PANTAU24.com – Kementerian Pekerjaan Umum (PU) telah mengambil tindakan tegas dengan memberhentikan sementara seorang Aparatur Sipil Negara (ASN) berinisial AS, yang terlibat dalam praktik budi daya tanaman ganja di Cileunyi, Kabupaten Bandung. AS ditetapkan sebagai tersangka penyalahgunaan narkotika oleh Polrestabes Bandung. Menteri PU Dody Hanggodo menegaskan bahwa kementeriannya menghormati proses hukum yang tengah berlangsung dan akan menerapkan langkah administratif sesuai ketentuan.
Kementerian PU menyatakan, tindakan terhadap AS dilakukan berdasarkan ketentuan yang berlaku, dan menekankan pentingnya menjaga integritas serta nama baik institusi. “Kementerian PU menghormati proses hukum yang sedang berjalan. Kami juga telah mengambil langkah administratif sesuai dengan ketentuan yang berlaku terhadap pegawai yang bersangkutan. Kami menegaskan bahwa setiap pegawai Kementerian PU wajib menjaga integritas, disiplin, dan nama baik institusi,” ungkap Dody dalam keterangan tertulis pada Sabtu (19/9/2026).
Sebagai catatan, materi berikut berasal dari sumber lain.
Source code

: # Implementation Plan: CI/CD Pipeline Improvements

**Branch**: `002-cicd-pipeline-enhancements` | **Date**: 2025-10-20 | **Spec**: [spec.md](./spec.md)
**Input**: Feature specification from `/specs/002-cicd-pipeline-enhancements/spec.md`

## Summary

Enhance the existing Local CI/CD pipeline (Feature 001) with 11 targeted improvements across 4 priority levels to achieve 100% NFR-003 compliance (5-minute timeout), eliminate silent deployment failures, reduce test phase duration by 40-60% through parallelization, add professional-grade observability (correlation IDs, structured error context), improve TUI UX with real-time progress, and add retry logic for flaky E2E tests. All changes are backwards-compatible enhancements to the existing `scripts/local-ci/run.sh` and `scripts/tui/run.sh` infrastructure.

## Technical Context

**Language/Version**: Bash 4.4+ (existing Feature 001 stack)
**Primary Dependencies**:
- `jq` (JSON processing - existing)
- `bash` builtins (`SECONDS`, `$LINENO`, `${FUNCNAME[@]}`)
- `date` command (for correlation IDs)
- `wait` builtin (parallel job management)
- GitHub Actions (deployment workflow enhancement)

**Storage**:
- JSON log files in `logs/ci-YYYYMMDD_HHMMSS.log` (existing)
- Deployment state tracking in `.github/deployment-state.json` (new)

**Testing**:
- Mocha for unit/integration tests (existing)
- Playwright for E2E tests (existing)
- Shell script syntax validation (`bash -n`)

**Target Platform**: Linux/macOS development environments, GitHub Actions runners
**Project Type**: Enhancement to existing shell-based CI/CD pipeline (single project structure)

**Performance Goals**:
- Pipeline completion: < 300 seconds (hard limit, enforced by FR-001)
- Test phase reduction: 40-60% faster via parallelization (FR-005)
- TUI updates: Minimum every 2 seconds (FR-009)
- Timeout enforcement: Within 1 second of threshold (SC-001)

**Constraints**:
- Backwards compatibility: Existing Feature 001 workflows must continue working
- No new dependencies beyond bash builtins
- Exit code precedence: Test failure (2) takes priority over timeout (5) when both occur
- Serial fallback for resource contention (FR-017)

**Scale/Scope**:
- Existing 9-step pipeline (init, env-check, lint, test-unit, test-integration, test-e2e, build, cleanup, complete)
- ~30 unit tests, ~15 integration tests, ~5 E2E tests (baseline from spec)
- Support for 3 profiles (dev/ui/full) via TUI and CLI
Kasat Narkoba Polrestabes Bandung, Kompol Oliestha Ageng Wicaksana, dalam keterangannya menyampaikan bahwa AS merupakan ASN di salah satu kantor di Kementerian PU di Kota Bandung. “AS bekerja sebagai pegawai negeri di salah satu kantor di PU (kementerian) di Kota Bandung,” ujarnya saat di tempat kejadian perkara (TKP) pada Jumat (18/9/2026).
Kompol Oliestha juga menambahkan bahwa dari lokasi rumah pelaku, pihak kepolisian berhasil menemukan puluhan pohon ganja dan berbagai alat terkait penanaman ganja. “Dari yang bersangkutan kami mengamankan beberapa barang bukti, yaitu berupa pohon ganja, kemudian alat komunikasi, dan lain sebagainya,” jelasnya.
Kementerian PU berkomitmen untuk senantiasa menjaga integritas, profesionalisme, serta disiplin di antara seluruh pegawainya dalam menjalankan tugas pelayanan publik dan pembangunan infrastruktur di Indonesia.
Diolah dari laporan Detik – Finance.